A Python-based tool for crawling and processing TradingView's Pine Script V6 documentation, built using the Crawl4Ai framework. This tool extracts, cleans, and organizes the documentation, making it easier to reference and analyze. Crawl4Ai provides the core framework for web crawling, data extraction, and asynchronous processing, making it possible.

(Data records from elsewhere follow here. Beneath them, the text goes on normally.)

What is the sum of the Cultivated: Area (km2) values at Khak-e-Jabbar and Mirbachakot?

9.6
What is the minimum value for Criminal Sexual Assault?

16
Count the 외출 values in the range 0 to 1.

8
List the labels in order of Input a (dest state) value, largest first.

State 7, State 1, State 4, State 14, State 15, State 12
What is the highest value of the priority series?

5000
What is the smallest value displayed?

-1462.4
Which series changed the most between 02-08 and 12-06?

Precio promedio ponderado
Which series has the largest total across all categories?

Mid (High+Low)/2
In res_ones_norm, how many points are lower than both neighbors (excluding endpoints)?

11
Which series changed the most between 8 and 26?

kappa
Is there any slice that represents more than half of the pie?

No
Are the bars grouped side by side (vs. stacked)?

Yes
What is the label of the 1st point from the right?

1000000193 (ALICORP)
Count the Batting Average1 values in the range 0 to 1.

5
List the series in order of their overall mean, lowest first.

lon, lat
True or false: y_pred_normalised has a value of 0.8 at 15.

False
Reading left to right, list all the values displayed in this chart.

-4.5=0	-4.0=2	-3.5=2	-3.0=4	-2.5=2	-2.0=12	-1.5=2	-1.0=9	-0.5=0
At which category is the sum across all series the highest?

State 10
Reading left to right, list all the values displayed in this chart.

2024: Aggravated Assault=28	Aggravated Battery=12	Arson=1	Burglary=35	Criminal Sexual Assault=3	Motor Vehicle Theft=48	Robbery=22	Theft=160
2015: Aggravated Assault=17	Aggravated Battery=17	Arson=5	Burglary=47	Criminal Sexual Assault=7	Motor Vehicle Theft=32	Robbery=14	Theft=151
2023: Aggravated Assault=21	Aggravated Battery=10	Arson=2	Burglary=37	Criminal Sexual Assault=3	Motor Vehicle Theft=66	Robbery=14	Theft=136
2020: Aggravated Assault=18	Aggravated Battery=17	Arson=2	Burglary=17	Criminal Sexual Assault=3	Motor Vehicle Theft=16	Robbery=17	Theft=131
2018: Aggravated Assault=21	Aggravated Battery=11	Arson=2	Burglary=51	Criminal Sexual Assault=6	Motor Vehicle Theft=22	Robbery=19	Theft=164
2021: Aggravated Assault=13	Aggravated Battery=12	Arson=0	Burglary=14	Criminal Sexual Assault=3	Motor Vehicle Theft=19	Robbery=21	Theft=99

- Automatically extracts documentation from TradingView's Pine Script V6 website using Crawl4Ai
- Efficiently handles navigation through documentation pages
- Supports batch processing with rate limiting
- Maintains a structured extraction schema for consistent results
- Saves individual pages and a combined documentation file
- Cleans and formats documentation content
- Preserves PineScript code blocks with proper syntax highlighting
- Extracts and formats function documentation
- Removes unnecessary navigation elements and formatting
- Processes content into a clean, readable markdown format
- Creates individual markdown files for each documentation page
- Generates a combined documentation file for easy reference
- Maintains a processed/ directory with enhanced content
- Tracks failed URLs and crawling statistics
- Preserves original source URLs and timestamps
-
Clone the repository:
git clone https://github.com/FaustoS88/PinescriptV6-docs-crawler cd PinescriptV6-docs-crawler -
Install required dependencies:
pip install -r requirements.txt
-
Crawling Documentation:
Run the crawler:
python pinescriptV6docs.py
This script will collect documentation URLs, download content, and save it to the
pinescript_docsdirectory. -
Processing Documentation:
To clean and organize the crawled content, run:
python process_docs.py
This script extracts code examples and function documentation, generating processed versions in the
processed/subdirectory.
pinescript_docs/
├── all_docs_{timestamp}.md # Combined documentation
├── {page_name}_{timestamp}.md # Individual pages
├── failed_urls_{timestamp}.txt # Failed crawl attempts
└── processed/ # Enhanced content
└── processed_{page_name}_{timestamp}.md
The crawler and processor can be customized through their respective class initializations:
PineScriptDocsCrawler: Configures crawling behavior, batch size, and extraction schema.PineScriptDocsProcessor: Customizes content processing and output formatting.
This project is open source and available under the MIT License.
- Failed URLs are logged with error messages.
- Batch processing ensures resilience to temporary failures.
- Rate limiting helps avoid server overload.